▸ What is being asked
All of the data should be given again word for word, though the images are to be left out.

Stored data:
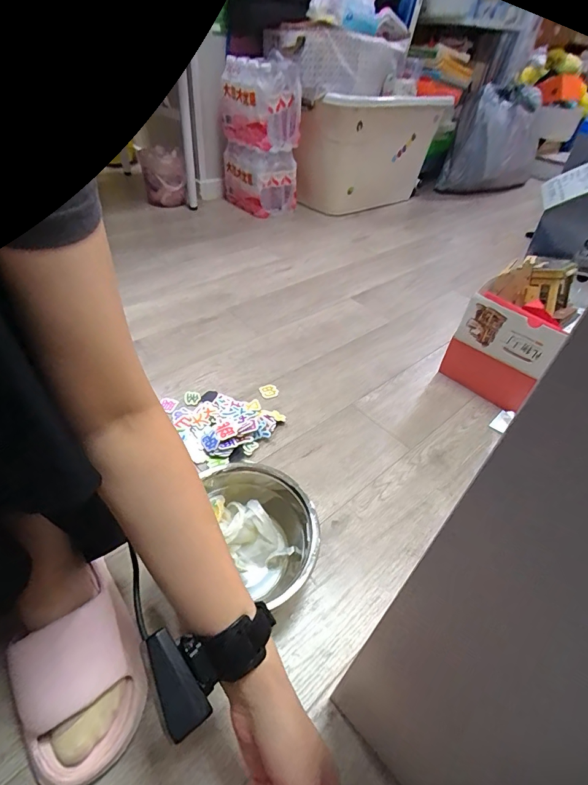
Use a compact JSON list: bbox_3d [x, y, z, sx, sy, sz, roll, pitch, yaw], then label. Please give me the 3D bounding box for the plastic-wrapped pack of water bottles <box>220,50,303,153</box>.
[{"bbox_3d":[-0.104,-1.013,1.372,0.192,0.243,0.246,-31,54,-32],"label":"plastic-wrapped pack of water bottles"}]

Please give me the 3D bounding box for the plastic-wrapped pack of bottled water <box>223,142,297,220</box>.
[{"bbox_3d":[-0.131,-0.828,1.524,0.185,0.216,0.253,-26,52,-29],"label":"plastic-wrapped pack of bottled water"}]

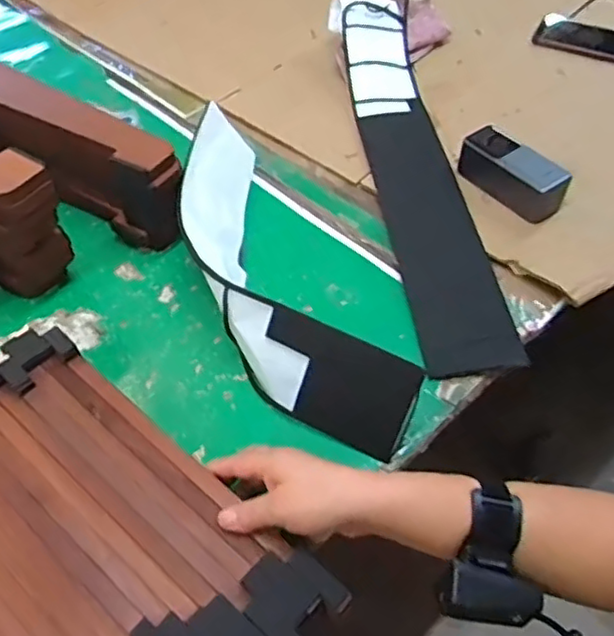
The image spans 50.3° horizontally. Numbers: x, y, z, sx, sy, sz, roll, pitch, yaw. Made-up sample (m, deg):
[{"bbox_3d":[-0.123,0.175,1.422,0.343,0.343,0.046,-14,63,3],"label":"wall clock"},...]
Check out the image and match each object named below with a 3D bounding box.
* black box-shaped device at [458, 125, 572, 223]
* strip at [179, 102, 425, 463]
[{"bbox_3d":[0.245,-0.175,0.783,0.054,0.055,0.132,-28,56,-20],"label":"black box-shaped device"},{"bbox_3d":[-0.042,-0.050,0.680,0.121,0.089,0.430,-21,54,-15],"label":"strip"}]

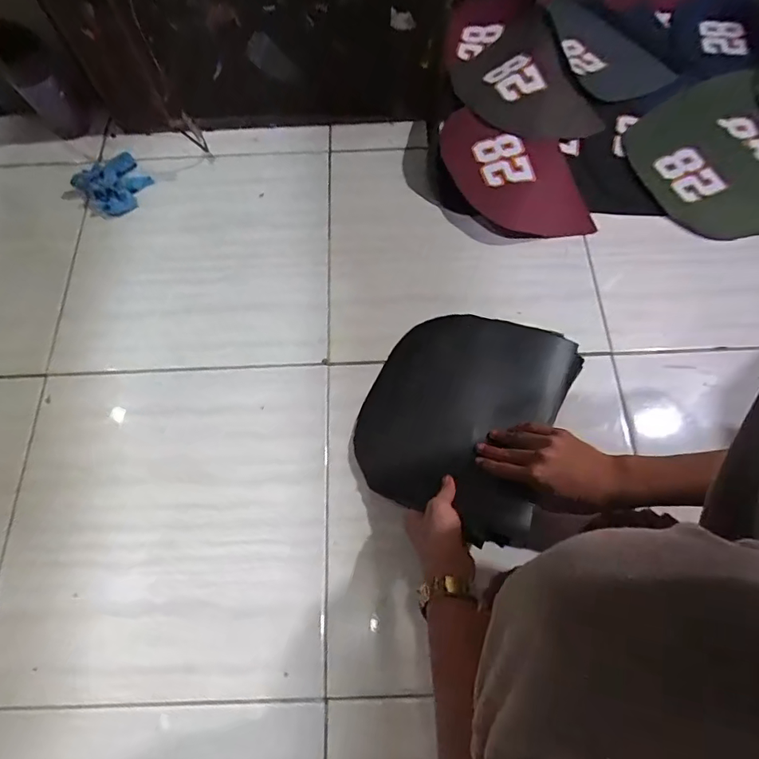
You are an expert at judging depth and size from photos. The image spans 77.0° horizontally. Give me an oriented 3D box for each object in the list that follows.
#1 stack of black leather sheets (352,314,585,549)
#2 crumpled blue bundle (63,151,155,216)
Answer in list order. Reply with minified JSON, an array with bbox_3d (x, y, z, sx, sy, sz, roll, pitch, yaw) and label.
[{"bbox_3d":[0.110,0.040,0.634,0.240,0.047,0.276,21,70,9],"label":"stack of black leather sheets"},{"bbox_3d":[-0.444,-0.333,0.788,0.124,0.027,0.118,26,71,11],"label":"crumpled blue bundle"}]

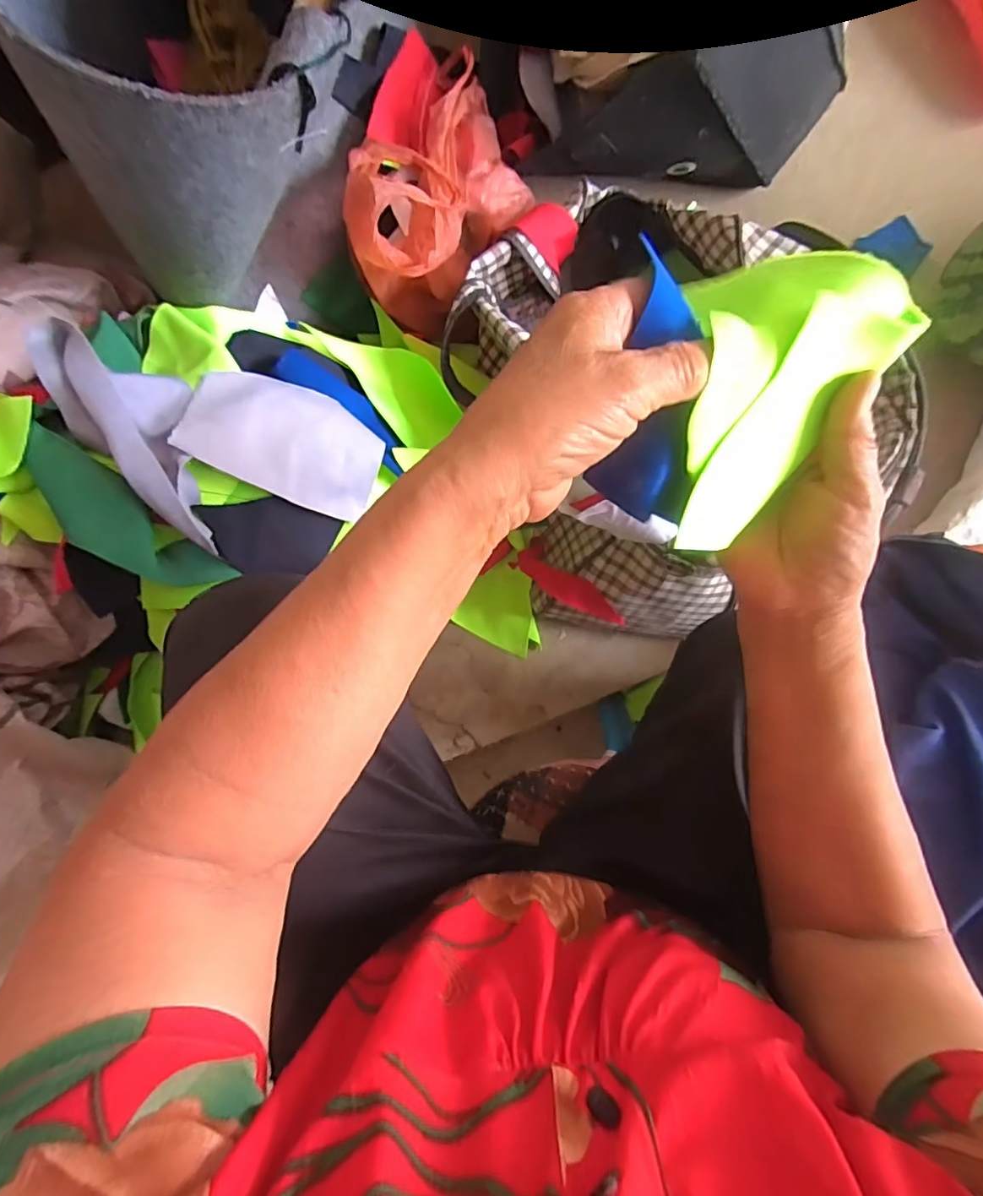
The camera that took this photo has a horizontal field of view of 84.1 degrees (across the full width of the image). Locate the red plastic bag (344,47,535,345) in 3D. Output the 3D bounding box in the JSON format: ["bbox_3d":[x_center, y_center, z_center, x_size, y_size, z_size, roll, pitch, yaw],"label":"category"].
[{"bbox_3d":[-0.053,-0.424,0.571,0.138,0.136,0.242,32,88,3],"label":"red plastic bag"}]

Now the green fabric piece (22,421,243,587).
[{"bbox_3d":[-0.296,-0.061,0.433,0.052,0.052,0.177,-46,109,-1],"label":"green fabric piece"}]

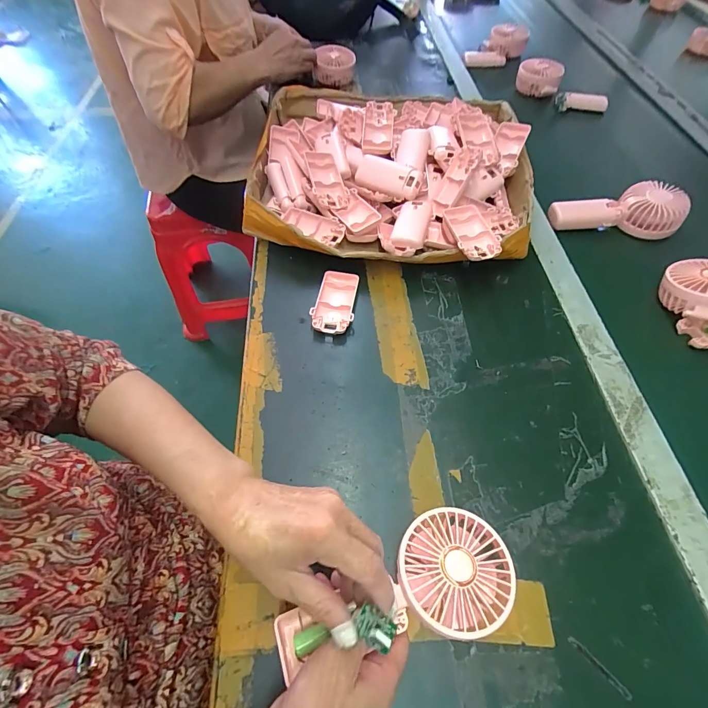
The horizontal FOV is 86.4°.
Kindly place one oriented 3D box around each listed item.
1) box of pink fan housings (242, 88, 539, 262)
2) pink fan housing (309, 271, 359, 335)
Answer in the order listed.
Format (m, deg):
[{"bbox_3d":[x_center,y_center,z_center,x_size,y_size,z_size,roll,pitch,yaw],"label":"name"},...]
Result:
[{"bbox_3d":[0.053,-0.287,0.574,0.398,0.081,0.400,6,58,4],"label":"box of pink fan housings"},{"bbox_3d":[-0.023,-0.064,0.472,0.049,0.020,0.092,5,58,3],"label":"pink fan housing"}]

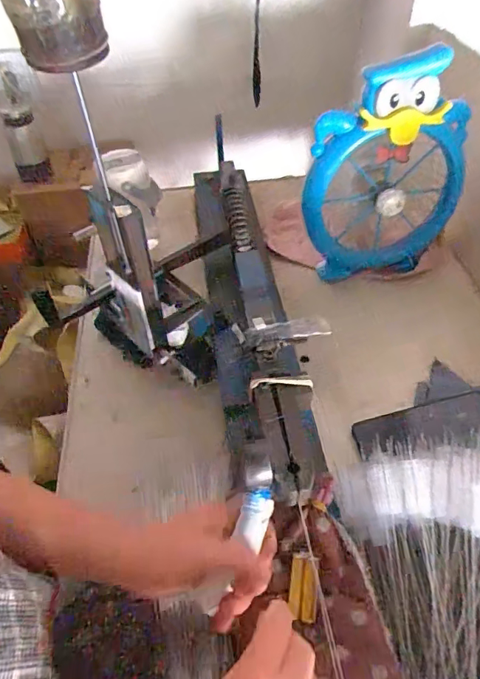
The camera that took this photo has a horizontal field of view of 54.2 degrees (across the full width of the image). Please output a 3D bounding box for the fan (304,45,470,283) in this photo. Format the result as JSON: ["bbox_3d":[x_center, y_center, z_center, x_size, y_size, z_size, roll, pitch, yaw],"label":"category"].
[{"bbox_3d":[0.209,-0.221,0.659,0.215,0.298,0.067,-8,49,-5],"label":"fan"}]

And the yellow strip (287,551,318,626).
[{"bbox_3d":[0.053,0.209,0.398,0.022,0.004,0.052,2,56,4],"label":"yellow strip"}]

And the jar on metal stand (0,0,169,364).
[{"bbox_3d":[-0.122,-0.126,0.423,0.059,0.398,0.061,-17,50,-13],"label":"jar on metal stand"}]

▸ Solution to this exercise
Use a compact JSON list: bbox_3d [x, y, z, sx, sy, sz, roll, pitch, yaw], then label. Please give me the 3D bounding box for the plastic-wrapped pack of water bottles <box>220,50,303,153</box>.
[{"bbox_3d":[-0.104,-1.013,1.372,0.192,0.243,0.246,-31,54,-32],"label":"plastic-wrapped pack of water bottles"}]

Please give me the 3D bounding box for the plastic-wrapped pack of bottled water <box>223,142,297,220</box>.
[{"bbox_3d":[-0.131,-0.828,1.524,0.185,0.216,0.253,-26,52,-29],"label":"plastic-wrapped pack of bottled water"}]

The image spans 50.3° horizontally. Numbers: x, y, z, sx, sy, sz, roll, pitch, yaw. Made-up sample (m, deg):
[{"bbox_3d":[-0.123,0.175,1.422,0.343,0.343,0.046,-14,63,3],"label":"wall clock"},...]
Check out the image and match each object named below with a 3D bounding box.
* black box-shaped device at [458, 125, 572, 223]
* strip at [179, 102, 425, 463]
[{"bbox_3d":[0.245,-0.175,0.783,0.054,0.055,0.132,-28,56,-20],"label":"black box-shaped device"},{"bbox_3d":[-0.042,-0.050,0.680,0.121,0.089,0.430,-21,54,-15],"label":"strip"}]

You are an expert at judging depth and size from photos. The image spans 77.0° horizontally. Give me an oriented 3D box for each object in the list that follows.
#1 stack of black leather sheets (352,314,585,549)
#2 crumpled blue bundle (63,151,155,216)
Answer in list order. Reply with minified JSON, an array with bbox_3d (x, y, z, sx, sy, sz, roll, pitch, yaw) and label.
[{"bbox_3d":[0.110,0.040,0.634,0.240,0.047,0.276,21,70,9],"label":"stack of black leather sheets"},{"bbox_3d":[-0.444,-0.333,0.788,0.124,0.027,0.118,26,71,11],"label":"crumpled blue bundle"}]

The camera that took this photo has a horizontal field of view of 84.1 degrees (across the full width of the image). Locate the red plastic bag (344,47,535,345) in 3D. Output the 3D bounding box in the JSON format: ["bbox_3d":[x_center, y_center, z_center, x_size, y_size, z_size, roll, pitch, yaw],"label":"category"].
[{"bbox_3d":[-0.053,-0.424,0.571,0.138,0.136,0.242,32,88,3],"label":"red plastic bag"}]

Now the green fabric piece (22,421,243,587).
[{"bbox_3d":[-0.296,-0.061,0.433,0.052,0.052,0.177,-46,109,-1],"label":"green fabric piece"}]

The horizontal FOV is 86.4°.
Kindly place one oriented 3D box around each listed item.
1) box of pink fan housings (242, 88, 539, 262)
2) pink fan housing (309, 271, 359, 335)
Answer in the order listed.
Format (m, deg):
[{"bbox_3d":[x_center,y_center,z_center,x_size,y_size,z_size,roll,pitch,yaw],"label":"name"},...]
Result:
[{"bbox_3d":[0.053,-0.287,0.574,0.398,0.081,0.400,6,58,4],"label":"box of pink fan housings"},{"bbox_3d":[-0.023,-0.064,0.472,0.049,0.020,0.092,5,58,3],"label":"pink fan housing"}]

The camera that took this photo has a horizontal field of view of 54.2 degrees (across the full width of the image). Please output a 3D bounding box for the fan (304,45,470,283) in this photo. Format the result as JSON: ["bbox_3d":[x_center, y_center, z_center, x_size, y_size, z_size, roll, pitch, yaw],"label":"category"].
[{"bbox_3d":[0.209,-0.221,0.659,0.215,0.298,0.067,-8,49,-5],"label":"fan"}]

And the yellow strip (287,551,318,626).
[{"bbox_3d":[0.053,0.209,0.398,0.022,0.004,0.052,2,56,4],"label":"yellow strip"}]

And the jar on metal stand (0,0,169,364).
[{"bbox_3d":[-0.122,-0.126,0.423,0.059,0.398,0.061,-17,50,-13],"label":"jar on metal stand"}]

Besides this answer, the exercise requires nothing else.